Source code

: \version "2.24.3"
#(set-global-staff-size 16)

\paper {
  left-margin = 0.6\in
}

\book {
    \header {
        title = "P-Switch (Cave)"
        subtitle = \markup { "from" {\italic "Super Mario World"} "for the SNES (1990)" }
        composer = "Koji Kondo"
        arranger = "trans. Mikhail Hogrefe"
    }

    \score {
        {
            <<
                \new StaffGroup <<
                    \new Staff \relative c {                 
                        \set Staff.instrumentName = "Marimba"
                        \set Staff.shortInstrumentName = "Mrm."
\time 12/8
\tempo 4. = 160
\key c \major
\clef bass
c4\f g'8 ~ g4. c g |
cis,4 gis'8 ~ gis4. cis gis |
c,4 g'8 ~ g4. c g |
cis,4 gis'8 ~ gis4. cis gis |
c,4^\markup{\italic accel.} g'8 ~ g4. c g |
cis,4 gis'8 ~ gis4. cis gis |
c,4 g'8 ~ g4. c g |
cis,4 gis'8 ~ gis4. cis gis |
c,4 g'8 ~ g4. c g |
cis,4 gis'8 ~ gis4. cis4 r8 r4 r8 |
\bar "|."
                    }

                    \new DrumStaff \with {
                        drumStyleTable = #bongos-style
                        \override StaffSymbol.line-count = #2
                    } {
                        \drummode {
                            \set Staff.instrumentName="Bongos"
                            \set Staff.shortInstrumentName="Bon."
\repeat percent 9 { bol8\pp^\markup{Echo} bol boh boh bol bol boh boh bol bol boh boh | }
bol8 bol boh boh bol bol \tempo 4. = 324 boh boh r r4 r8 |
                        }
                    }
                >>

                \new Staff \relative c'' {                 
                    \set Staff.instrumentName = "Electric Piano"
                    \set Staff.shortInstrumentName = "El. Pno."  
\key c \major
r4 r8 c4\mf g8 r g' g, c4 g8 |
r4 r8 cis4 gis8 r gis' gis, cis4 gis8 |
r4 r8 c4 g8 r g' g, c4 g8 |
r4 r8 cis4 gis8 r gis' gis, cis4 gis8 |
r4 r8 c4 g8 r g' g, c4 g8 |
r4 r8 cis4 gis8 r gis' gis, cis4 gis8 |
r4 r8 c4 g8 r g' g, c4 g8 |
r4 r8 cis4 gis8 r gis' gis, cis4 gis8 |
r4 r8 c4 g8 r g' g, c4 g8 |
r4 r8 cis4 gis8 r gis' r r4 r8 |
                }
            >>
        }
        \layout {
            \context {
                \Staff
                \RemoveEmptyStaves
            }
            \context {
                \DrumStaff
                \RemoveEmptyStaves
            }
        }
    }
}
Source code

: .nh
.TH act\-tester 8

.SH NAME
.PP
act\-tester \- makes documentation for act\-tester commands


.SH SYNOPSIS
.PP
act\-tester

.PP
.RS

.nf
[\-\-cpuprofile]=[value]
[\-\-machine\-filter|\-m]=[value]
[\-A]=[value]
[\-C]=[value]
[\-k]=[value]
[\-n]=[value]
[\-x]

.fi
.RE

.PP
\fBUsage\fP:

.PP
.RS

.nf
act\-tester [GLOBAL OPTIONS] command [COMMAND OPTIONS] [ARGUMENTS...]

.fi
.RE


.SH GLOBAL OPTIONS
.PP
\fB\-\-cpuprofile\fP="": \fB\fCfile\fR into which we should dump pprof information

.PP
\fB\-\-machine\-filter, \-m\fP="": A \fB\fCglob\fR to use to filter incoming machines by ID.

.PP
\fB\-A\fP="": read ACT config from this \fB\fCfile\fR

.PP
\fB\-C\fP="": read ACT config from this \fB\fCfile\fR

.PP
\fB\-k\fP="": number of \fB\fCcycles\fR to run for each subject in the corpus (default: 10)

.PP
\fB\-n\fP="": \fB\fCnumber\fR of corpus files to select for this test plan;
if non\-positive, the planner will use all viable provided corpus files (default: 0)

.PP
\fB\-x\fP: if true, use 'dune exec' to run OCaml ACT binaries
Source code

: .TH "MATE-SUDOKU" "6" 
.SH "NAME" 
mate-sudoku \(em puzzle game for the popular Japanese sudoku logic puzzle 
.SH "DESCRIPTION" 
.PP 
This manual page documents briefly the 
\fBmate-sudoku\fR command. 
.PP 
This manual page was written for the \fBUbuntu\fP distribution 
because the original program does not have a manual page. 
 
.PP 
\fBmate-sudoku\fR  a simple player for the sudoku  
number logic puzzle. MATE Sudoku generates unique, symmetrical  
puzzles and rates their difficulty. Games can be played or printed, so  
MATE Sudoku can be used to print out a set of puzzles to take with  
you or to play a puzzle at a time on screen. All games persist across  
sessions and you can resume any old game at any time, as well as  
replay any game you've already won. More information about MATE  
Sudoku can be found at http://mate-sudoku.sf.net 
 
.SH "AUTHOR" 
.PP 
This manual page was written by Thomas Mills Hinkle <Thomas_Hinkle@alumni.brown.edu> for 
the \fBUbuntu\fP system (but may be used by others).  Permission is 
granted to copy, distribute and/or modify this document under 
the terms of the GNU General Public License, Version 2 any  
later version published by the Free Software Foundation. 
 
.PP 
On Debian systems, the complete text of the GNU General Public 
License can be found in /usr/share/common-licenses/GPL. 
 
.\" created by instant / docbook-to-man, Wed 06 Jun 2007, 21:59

The problem
If a line in the records has the word "with", copy that line.

Your response
                    \new DrumStaff \with {
MATE Sudoku can be used to print out a set of puzzles to take with  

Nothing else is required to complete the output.